What the task asks: Your task is to gather the lines below that hold the string "privées".

|---|

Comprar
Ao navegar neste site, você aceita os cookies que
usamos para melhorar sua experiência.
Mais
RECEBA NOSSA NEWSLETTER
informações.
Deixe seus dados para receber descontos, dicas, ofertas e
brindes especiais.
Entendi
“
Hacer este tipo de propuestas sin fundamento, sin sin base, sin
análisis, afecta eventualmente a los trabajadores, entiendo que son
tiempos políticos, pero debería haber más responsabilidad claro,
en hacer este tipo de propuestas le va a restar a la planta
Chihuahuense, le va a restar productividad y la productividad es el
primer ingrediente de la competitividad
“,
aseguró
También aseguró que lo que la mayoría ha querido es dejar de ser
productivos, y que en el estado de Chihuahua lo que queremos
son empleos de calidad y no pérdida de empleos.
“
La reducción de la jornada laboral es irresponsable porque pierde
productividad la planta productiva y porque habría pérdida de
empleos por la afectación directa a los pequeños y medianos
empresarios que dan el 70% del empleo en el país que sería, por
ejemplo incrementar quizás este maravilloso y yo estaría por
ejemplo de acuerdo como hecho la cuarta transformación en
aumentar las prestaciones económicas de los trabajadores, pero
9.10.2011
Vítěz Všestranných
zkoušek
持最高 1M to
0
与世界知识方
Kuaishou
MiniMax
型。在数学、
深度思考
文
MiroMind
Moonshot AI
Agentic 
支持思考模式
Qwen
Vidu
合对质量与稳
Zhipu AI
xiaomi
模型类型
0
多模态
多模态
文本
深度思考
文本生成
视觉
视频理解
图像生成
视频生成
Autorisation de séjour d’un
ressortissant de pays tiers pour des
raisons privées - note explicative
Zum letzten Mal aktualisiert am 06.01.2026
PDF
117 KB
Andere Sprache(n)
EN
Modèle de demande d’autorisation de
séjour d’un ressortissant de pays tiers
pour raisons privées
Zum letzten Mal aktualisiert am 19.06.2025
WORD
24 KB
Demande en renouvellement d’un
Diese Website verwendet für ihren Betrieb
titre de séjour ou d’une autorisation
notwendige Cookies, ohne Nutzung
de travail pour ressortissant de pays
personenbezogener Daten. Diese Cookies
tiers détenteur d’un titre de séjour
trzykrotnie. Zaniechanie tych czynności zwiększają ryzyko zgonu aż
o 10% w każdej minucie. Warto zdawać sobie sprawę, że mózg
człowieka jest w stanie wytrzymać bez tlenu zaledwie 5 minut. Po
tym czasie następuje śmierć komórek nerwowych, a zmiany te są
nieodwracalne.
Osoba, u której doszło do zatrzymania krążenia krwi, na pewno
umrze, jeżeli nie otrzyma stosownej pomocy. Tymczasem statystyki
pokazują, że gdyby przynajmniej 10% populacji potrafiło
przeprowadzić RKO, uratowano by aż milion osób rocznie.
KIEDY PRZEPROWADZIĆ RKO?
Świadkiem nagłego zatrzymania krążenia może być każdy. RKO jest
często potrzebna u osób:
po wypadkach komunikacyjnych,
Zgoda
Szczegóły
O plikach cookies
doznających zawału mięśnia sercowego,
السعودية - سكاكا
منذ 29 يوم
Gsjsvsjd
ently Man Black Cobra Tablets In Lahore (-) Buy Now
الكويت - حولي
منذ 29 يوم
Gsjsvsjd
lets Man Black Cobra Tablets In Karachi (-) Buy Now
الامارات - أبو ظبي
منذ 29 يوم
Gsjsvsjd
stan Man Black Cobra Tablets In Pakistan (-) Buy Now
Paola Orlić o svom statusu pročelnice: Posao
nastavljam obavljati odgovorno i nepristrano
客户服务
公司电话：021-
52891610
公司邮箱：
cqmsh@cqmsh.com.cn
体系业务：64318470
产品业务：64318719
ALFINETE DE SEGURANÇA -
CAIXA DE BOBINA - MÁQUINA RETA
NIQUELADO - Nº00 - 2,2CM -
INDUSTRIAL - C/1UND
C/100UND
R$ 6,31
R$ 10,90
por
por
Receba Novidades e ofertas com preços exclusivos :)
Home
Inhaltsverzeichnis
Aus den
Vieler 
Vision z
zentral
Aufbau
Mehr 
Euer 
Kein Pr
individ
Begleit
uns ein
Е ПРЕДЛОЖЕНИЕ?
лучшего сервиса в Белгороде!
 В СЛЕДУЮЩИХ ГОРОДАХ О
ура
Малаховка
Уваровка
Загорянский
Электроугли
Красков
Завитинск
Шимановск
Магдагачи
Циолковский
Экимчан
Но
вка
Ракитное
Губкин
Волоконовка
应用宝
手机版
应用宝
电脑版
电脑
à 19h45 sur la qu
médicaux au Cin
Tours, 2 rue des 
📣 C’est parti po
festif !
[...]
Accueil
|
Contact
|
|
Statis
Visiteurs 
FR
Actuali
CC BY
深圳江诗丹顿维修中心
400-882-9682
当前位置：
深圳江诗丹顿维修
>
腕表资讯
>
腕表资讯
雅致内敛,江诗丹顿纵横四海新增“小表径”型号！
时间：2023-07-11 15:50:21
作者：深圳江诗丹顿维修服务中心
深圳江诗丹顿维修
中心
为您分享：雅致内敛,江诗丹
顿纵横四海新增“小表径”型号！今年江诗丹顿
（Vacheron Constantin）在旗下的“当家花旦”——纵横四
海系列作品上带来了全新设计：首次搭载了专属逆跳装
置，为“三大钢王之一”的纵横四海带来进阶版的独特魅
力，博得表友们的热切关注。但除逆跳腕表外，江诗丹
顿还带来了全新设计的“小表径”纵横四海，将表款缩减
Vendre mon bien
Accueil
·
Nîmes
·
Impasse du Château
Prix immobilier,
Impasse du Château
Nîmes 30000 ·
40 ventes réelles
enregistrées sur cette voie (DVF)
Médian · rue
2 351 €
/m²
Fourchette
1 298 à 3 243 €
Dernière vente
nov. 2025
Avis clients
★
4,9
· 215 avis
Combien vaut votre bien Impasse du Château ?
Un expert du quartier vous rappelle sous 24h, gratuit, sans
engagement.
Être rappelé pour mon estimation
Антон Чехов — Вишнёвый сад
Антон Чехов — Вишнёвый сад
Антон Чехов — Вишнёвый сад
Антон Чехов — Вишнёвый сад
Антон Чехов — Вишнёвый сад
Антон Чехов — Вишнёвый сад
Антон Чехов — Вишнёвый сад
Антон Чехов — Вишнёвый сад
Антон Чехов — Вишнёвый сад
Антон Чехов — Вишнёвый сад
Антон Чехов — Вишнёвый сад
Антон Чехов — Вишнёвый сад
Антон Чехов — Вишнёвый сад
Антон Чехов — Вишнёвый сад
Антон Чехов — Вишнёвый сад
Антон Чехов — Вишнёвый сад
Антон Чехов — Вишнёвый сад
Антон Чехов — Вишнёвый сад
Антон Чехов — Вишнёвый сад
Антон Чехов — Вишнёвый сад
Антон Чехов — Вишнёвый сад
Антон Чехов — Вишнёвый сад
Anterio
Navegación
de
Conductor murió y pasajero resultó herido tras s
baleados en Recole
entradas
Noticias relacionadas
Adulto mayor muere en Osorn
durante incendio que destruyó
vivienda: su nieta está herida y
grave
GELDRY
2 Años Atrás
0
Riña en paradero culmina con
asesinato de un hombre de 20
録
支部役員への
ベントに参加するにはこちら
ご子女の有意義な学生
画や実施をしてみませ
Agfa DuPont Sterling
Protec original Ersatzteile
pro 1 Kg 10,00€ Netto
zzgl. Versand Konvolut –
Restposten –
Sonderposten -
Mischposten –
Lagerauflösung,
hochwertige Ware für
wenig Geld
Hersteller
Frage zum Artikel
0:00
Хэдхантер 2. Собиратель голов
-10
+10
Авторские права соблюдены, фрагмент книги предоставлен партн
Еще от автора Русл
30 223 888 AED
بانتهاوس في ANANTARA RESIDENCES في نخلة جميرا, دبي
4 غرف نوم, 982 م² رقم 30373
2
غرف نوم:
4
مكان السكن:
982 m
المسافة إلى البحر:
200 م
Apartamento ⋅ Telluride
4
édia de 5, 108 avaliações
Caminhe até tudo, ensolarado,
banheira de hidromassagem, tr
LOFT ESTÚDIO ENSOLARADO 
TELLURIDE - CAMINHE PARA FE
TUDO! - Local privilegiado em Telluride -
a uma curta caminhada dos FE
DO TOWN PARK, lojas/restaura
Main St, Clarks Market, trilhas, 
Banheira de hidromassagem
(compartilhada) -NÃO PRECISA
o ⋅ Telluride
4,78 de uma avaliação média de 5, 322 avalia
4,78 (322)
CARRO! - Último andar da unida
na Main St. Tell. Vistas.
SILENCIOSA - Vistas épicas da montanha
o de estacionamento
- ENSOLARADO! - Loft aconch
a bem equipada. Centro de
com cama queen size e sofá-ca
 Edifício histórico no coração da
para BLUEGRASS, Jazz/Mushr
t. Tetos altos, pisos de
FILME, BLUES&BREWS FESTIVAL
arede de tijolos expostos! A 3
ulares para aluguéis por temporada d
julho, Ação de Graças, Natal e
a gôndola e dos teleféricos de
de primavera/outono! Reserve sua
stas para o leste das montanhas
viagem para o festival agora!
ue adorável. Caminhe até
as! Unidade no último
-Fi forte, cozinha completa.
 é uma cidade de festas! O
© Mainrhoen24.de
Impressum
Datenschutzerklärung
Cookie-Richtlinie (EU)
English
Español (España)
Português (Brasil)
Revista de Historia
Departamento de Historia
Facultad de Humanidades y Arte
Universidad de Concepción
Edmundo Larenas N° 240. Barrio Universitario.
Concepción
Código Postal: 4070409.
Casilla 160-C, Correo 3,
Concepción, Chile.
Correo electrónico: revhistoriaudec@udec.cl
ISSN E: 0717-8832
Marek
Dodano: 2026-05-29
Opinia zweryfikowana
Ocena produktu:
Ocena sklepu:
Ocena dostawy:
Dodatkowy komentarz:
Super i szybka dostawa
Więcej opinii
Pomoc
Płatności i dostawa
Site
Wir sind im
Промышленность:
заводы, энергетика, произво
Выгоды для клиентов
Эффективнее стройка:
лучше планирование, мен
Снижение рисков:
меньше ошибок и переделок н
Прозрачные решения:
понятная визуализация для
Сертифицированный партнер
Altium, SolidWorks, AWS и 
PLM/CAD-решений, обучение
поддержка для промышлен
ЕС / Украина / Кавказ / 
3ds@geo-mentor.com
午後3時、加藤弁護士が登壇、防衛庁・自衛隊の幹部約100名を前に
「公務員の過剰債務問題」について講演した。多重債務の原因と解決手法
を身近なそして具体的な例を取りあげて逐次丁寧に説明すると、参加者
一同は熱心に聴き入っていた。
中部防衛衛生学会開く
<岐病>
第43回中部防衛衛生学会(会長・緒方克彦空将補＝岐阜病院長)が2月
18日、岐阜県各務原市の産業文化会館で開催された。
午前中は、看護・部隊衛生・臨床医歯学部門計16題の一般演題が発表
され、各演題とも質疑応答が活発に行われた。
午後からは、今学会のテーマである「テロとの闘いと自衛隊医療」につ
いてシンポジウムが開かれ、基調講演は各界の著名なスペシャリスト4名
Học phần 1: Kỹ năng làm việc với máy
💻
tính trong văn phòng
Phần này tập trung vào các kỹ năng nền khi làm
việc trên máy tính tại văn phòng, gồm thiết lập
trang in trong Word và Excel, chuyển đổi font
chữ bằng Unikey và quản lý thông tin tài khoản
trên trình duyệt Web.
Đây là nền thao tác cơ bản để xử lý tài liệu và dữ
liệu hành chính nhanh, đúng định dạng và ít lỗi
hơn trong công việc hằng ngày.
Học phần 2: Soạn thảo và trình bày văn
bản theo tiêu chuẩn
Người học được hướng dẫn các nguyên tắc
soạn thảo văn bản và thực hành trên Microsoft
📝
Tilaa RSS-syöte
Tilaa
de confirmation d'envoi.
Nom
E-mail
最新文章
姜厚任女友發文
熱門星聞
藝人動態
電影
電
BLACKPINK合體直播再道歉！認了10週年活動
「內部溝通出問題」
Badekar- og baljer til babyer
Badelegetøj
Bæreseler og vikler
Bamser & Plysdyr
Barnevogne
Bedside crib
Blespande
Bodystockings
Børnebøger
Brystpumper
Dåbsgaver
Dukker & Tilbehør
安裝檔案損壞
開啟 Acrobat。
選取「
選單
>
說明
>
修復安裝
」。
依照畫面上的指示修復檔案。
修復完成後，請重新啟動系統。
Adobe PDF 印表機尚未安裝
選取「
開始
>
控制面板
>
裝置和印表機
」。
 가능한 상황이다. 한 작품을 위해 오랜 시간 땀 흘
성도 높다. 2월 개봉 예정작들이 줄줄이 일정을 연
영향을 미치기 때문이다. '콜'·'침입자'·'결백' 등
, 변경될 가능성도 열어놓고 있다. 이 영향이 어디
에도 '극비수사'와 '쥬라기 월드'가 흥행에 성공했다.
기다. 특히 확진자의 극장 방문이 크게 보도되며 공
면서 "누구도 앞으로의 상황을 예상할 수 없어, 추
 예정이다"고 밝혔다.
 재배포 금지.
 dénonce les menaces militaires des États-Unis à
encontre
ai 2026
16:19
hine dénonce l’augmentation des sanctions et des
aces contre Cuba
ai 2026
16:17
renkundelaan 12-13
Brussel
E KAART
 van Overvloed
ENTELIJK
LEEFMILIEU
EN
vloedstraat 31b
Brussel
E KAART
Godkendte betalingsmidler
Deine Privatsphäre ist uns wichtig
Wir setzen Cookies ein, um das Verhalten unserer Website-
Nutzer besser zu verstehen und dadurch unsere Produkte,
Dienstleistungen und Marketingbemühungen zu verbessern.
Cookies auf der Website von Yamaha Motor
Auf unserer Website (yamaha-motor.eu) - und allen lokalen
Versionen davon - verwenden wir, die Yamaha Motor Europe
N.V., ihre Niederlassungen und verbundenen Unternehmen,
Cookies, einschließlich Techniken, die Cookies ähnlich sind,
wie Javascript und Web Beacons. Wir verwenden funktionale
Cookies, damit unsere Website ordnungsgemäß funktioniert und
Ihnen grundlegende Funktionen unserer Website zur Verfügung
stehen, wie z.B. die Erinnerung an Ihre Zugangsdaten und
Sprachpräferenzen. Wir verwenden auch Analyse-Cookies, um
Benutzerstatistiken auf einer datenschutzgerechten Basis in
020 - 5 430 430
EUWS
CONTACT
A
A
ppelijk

|---|

Output of the task:
raisons privées - note explicative
pour raisons privées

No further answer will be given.